Start of Extracted data

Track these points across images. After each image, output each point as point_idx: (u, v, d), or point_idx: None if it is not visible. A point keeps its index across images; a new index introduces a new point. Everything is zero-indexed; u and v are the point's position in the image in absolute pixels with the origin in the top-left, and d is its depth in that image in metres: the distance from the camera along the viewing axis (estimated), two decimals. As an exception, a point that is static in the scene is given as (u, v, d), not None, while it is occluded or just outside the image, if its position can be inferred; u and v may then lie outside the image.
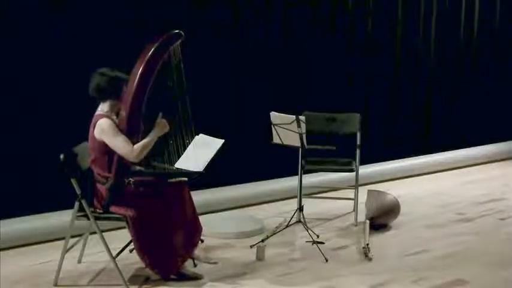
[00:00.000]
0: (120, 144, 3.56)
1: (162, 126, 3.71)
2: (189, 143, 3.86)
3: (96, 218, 3.68)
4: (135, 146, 3.58)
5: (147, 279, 3.81)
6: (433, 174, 6.86)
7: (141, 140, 3.62)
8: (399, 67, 6.92)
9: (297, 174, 4.91)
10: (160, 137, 3.71)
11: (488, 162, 7.48)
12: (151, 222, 3.65)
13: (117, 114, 3.70)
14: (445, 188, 6.29)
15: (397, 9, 6.81)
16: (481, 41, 7.64)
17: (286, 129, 4.30)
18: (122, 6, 4.83)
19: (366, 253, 4.27)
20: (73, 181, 3.60)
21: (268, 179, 5.75)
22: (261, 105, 4.95)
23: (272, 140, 4.49)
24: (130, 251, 4.06)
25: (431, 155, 7.05)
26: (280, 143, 4.45)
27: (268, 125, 4.43)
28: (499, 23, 7.78)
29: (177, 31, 3.76)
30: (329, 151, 4.72)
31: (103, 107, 3.69)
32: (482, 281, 3.90)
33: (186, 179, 3.89)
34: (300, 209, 4.72)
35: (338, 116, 5.19)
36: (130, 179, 3.68)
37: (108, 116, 3.63)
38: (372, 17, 6.56)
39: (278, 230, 4.66)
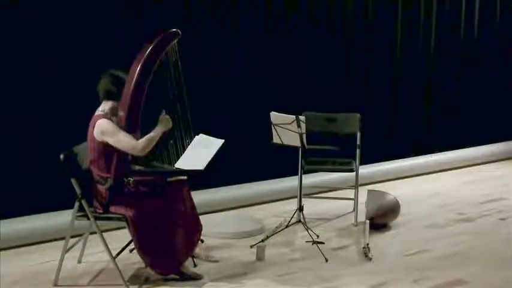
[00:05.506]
0: (124, 140, 3.55)
1: (165, 122, 3.71)
2: (189, 143, 3.86)
3: (96, 218, 3.68)
4: (140, 140, 3.59)
5: (147, 279, 3.81)
6: (433, 174, 6.86)
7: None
8: (399, 67, 6.92)
9: (297, 174, 4.91)
10: (162, 135, 3.71)
11: (488, 162, 7.48)
12: (151, 222, 3.65)
13: (116, 115, 3.70)
14: (445, 188, 6.29)
15: (397, 8, 6.81)
16: (481, 41, 7.64)
17: (286, 129, 4.30)
18: (120, 6, 4.83)
19: (366, 253, 4.27)
20: (73, 181, 3.60)
21: (268, 179, 5.75)
22: (261, 105, 4.95)
23: (272, 140, 4.49)
24: (131, 251, 4.06)
25: (431, 155, 7.05)
26: (280, 143, 4.45)
27: (268, 125, 4.43)
28: (499, 22, 7.78)
29: (174, 30, 3.76)
30: (329, 151, 4.71)
31: (104, 107, 3.69)
32: (482, 281, 3.90)
33: (185, 177, 3.89)
34: (300, 209, 4.72)
35: (338, 116, 5.19)
36: (130, 178, 3.68)
37: (107, 117, 3.63)
38: (372, 16, 6.56)
39: (278, 230, 4.66)
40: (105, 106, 3.69)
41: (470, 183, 6.54)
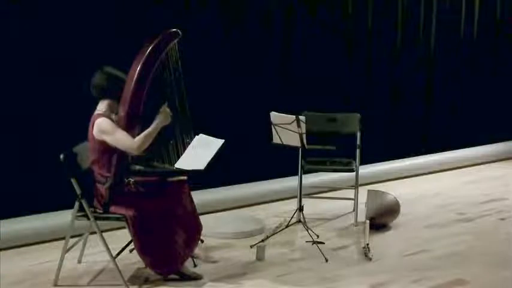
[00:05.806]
0: (121, 139, 3.55)
1: (164, 115, 3.68)
2: (189, 143, 3.86)
3: (96, 218, 3.68)
4: (136, 138, 3.58)
5: (147, 279, 3.81)
6: (433, 174, 6.86)
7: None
8: (399, 67, 6.92)
9: (297, 174, 4.91)
10: (159, 135, 3.70)
11: (488, 162, 7.47)
12: (151, 222, 3.65)
13: (114, 112, 3.70)
14: (445, 188, 6.29)
15: (397, 9, 6.81)
16: (480, 41, 7.64)
17: (286, 129, 4.30)
18: (120, 6, 4.83)
19: (366, 253, 4.27)
20: (73, 181, 3.60)
21: (268, 179, 5.74)
22: (261, 105, 4.95)
23: (272, 140, 4.49)
24: (131, 251, 4.06)
25: (431, 155, 7.05)
26: (280, 143, 4.45)
27: (268, 125, 4.43)
28: (498, 22, 7.78)
29: (174, 30, 3.76)
30: (329, 151, 4.71)
31: (101, 106, 3.68)
32: (483, 281, 3.90)
33: (185, 177, 3.89)
34: (300, 209, 4.72)
35: (338, 116, 5.19)
36: (130, 178, 3.68)
37: (106, 116, 3.63)
38: (372, 16, 6.56)
39: (278, 230, 4.66)
40: (102, 105, 3.69)
41: (470, 183, 6.54)
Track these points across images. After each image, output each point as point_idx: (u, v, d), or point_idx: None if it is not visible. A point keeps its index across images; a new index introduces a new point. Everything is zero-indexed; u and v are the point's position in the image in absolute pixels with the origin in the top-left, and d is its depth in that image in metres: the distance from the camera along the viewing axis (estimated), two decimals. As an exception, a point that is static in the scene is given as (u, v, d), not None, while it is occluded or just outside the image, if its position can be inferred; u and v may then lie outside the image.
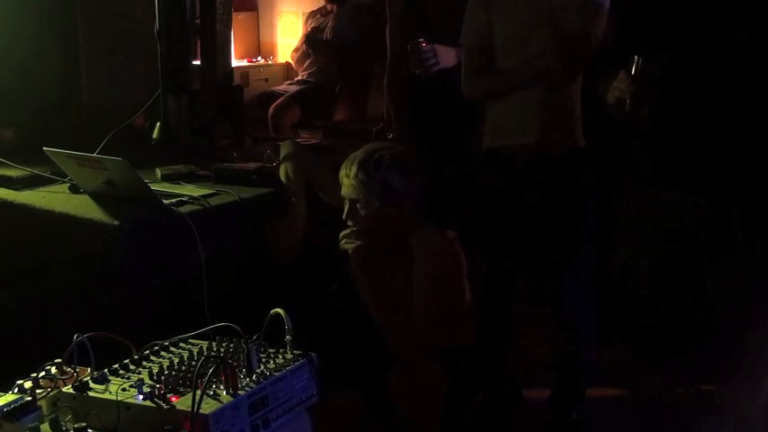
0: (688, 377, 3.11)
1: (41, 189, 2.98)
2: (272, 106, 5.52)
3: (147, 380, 1.83)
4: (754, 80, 2.59)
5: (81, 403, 1.78)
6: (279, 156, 3.20)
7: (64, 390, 1.82)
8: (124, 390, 1.77)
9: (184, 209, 2.70)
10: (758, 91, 2.59)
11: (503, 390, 3.37)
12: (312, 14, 5.79)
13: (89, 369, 1.94)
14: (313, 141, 4.51)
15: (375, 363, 2.83)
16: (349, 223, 3.04)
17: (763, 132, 2.62)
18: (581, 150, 3.11)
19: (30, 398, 1.81)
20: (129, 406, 1.73)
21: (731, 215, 2.66)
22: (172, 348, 2.02)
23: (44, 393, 1.86)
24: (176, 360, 1.91)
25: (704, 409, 2.93)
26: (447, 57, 3.34)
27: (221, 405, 1.70)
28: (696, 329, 2.96)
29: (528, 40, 3.02)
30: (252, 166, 3.17)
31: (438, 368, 2.79)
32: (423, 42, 3.30)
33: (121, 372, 1.88)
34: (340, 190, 3.00)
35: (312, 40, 5.66)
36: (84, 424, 1.71)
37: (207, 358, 1.79)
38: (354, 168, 2.93)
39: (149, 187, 2.78)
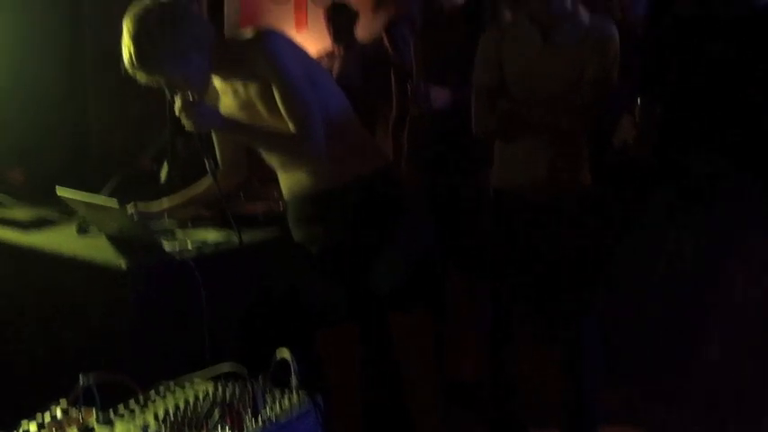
0: (695, 421, 3.08)
1: (49, 230, 3.00)
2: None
3: (152, 423, 1.82)
4: (754, 116, 2.60)
5: (86, 447, 1.78)
6: None
7: (69, 433, 1.82)
8: (130, 433, 1.77)
9: (189, 254, 2.70)
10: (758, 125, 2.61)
11: (510, 430, 3.35)
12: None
13: (94, 410, 1.93)
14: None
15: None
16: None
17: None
18: (587, 188, 3.12)
19: (35, 441, 1.80)
20: (134, 449, 1.73)
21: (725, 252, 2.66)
22: (177, 389, 2.02)
23: (49, 437, 1.85)
24: (181, 403, 1.91)
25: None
26: (439, 97, 3.38)
27: (226, 448, 1.69)
28: (705, 373, 2.93)
29: (537, 76, 3.03)
30: (259, 207, 3.19)
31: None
32: (422, 83, 3.34)
33: (127, 414, 1.88)
34: None
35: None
36: (89, 467, 1.70)
37: (213, 403, 1.78)
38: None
39: (150, 231, 2.78)
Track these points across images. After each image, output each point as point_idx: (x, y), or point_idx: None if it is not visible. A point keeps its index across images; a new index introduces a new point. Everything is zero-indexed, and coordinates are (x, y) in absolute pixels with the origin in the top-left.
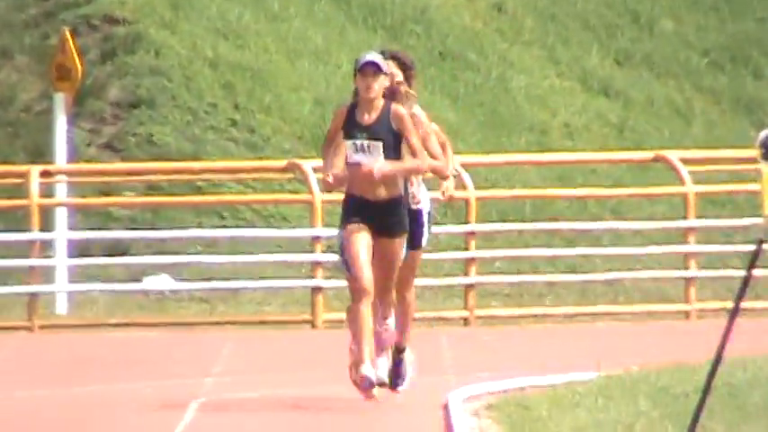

End of Extracted data

In the copy, include every line of the records exactly and none of the images.

Exercise response:
Track these points across images. After each image, output each point as point_idx: (u, v, d), or point_idx: None if it is not visible. A point keeps its index across images; a new index introduces a new point. Everything is zero-indexed; u and v are the point's position in the image in absolute pixels with the origin in the top-left, and d is its depth in that image in metres: the distance from the camera along the viewing axis (estimated), two decimals. As an exception, a point that is static in the scene is given as (u, v, d), not None, while it is occluded or just outside the image, if its position can be inferred; u and v may then lie outside the image.
[00:00.000]
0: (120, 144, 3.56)
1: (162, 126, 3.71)
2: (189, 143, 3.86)
3: (96, 218, 3.68)
4: (135, 146, 3.58)
5: (147, 279, 3.81)
6: (433, 174, 6.86)
7: (141, 140, 3.62)
8: (399, 67, 6.92)
9: (297, 174, 4.91)
10: (160, 137, 3.71)
11: (488, 162, 7.48)
12: (151, 222, 3.65)
13: (117, 114, 3.70)
14: (445, 188, 6.29)
15: (397, 9, 6.81)
16: (481, 41, 7.64)
17: (286, 129, 4.30)
18: (122, 6, 4.83)
19: (366, 253, 4.27)
20: (73, 181, 3.60)
21: (268, 179, 5.75)
22: (261, 105, 4.95)
23: (272, 140, 4.49)
24: (130, 251, 4.06)
25: (431, 155, 7.05)
26: (280, 143, 4.45)
27: (268, 125, 4.43)
28: (499, 23, 7.78)
29: (177, 31, 3.76)
30: (329, 151, 4.72)
31: (103, 107, 3.69)
32: (482, 281, 3.90)
33: (186, 179, 3.89)
34: (300, 209, 4.72)
35: (338, 116, 5.19)
36: (130, 179, 3.68)
37: (108, 116, 3.63)
38: (372, 17, 6.56)
39: (278, 230, 4.66)
[00:05.506]
0: (124, 140, 3.55)
1: (165, 122, 3.71)
2: (189, 143, 3.86)
3: (96, 218, 3.68)
4: (140, 140, 3.59)
5: (147, 279, 3.81)
6: (433, 174, 6.86)
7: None
8: (399, 67, 6.92)
9: (297, 174, 4.91)
10: (162, 135, 3.71)
11: (488, 162, 7.48)
12: (151, 222, 3.65)
13: (116, 115, 3.70)
14: (445, 188, 6.29)
15: (397, 8, 6.81)
16: (481, 41, 7.64)
17: (286, 129, 4.30)
18: (120, 6, 4.83)
19: (366, 253, 4.27)
20: (73, 181, 3.60)
21: (268, 179, 5.75)
22: (261, 105, 4.95)
23: (272, 140, 4.49)
24: (131, 251, 4.06)
25: (431, 155, 7.05)
26: (280, 143, 4.45)
27: (268, 125, 4.43)
28: (499, 22, 7.78)
29: (174, 30, 3.76)
30: (329, 151, 4.71)
31: (104, 107, 3.69)
32: (482, 281, 3.90)
33: (185, 177, 3.89)
34: (300, 209, 4.72)
35: (338, 116, 5.19)
36: (130, 178, 3.68)
37: (107, 117, 3.63)
38: (372, 16, 6.56)
39: (278, 230, 4.66)
40: (105, 106, 3.69)
41: (470, 183, 6.54)
[00:05.806]
0: (121, 139, 3.55)
1: (164, 115, 3.68)
2: (189, 143, 3.86)
3: (96, 218, 3.68)
4: (136, 138, 3.58)
5: (147, 279, 3.81)
6: (433, 174, 6.86)
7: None
8: (399, 67, 6.92)
9: (297, 174, 4.91)
10: (159, 135, 3.70)
11: (488, 162, 7.47)
12: (151, 222, 3.65)
13: (114, 112, 3.70)
14: (445, 188, 6.29)
15: (397, 9, 6.81)
16: (480, 41, 7.64)
17: (286, 129, 4.30)
18: (120, 6, 4.83)
19: (366, 253, 4.27)
20: (73, 181, 3.60)
21: (268, 179, 5.74)
22: (261, 105, 4.95)
23: (272, 140, 4.49)
24: (131, 251, 4.06)
25: (431, 155, 7.05)
26: (280, 143, 4.45)
27: (268, 125, 4.43)
28: (498, 22, 7.78)
29: (174, 30, 3.76)
30: (329, 151, 4.71)
31: (101, 106, 3.68)
32: (483, 281, 3.90)
33: (185, 177, 3.89)
34: (300, 209, 4.72)
35: (338, 116, 5.19)
36: (130, 178, 3.68)
37: (106, 116, 3.63)
38: (372, 16, 6.56)
39: (278, 230, 4.66)
40: (102, 105, 3.69)
41: (470, 183, 6.54)
Track these points across images. After each image, output each point as point_idx: (u, v, d), or point_idx: None if it is not visible. A point keeps its index across images; a new index introduces a new point. Everything is zero-indexed; u and v are the point's position in the image in absolute pixels with the origin in the top-left, and d is its depth in that image in metres: the distance from the camera along the viewing axis (estimated), two decimals. As an exception, a point that is static in the scene is given as (u, v, d), not None, while it is occluded or just outside the image, if its position can be inferred; u and v may then lie outside the image.
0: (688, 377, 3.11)
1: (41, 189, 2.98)
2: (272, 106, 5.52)
3: (147, 380, 1.83)
4: (754, 80, 2.59)
5: (81, 403, 1.78)
6: (279, 156, 3.20)
7: (64, 390, 1.82)
8: (124, 390, 1.77)
9: (184, 209, 2.70)
10: (758, 91, 2.59)
11: (503, 390, 3.37)
12: (312, 14, 5.79)
13: (89, 369, 1.94)
14: (313, 141, 4.51)
15: (375, 363, 2.83)
16: (349, 223, 3.04)
17: (763, 132, 2.62)
18: (581, 150, 3.11)
19: (30, 398, 1.81)
20: (129, 406, 1.73)
21: (731, 215, 2.66)
22: (172, 348, 2.02)
23: (44, 393, 1.86)
24: (176, 360, 1.91)
25: (704, 409, 2.93)
26: (447, 57, 3.34)
27: (221, 405, 1.70)
28: (696, 329, 2.96)
29: (528, 40, 3.02)
30: (252, 166, 3.17)
31: (438, 368, 2.79)
32: (423, 42, 3.30)
33: (121, 372, 1.88)
34: (340, 190, 3.00)
35: (312, 40, 5.66)
36: (84, 424, 1.71)
37: (207, 358, 1.79)
38: (354, 168, 2.93)
39: (149, 187, 2.78)
0: (695, 421, 3.08)
1: (49, 230, 3.00)
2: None
3: (152, 423, 1.82)
4: (754, 116, 2.60)
5: (86, 447, 1.78)
6: None
7: (69, 433, 1.82)
8: (130, 433, 1.77)
9: (189, 254, 2.70)
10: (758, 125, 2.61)
11: (510, 430, 3.35)
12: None
13: (94, 410, 1.93)
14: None
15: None
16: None
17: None
18: (587, 188, 3.12)
19: (35, 441, 1.80)
20: (134, 449, 1.73)
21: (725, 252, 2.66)
22: (177, 389, 2.02)
23: (49, 437, 1.85)
24: (181, 403, 1.91)
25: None
26: (439, 97, 3.38)
27: (226, 448, 1.69)
28: (705, 373, 2.93)
29: (537, 76, 3.03)
30: (259, 207, 3.19)
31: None
32: (422, 83, 3.34)
33: (127, 414, 1.88)
34: None
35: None
36: (89, 467, 1.70)
37: (213, 403, 1.78)
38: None
39: (150, 231, 2.78)
Track these points across images. After each image, output each point as point_idx: (x, y), or point_idx: None if it is not visible. A point keeps its index across images; a new index introduces a new point. Everything is zero-indexed, and coordinates are (x, y) in absolute pixels with the origin in the top-left.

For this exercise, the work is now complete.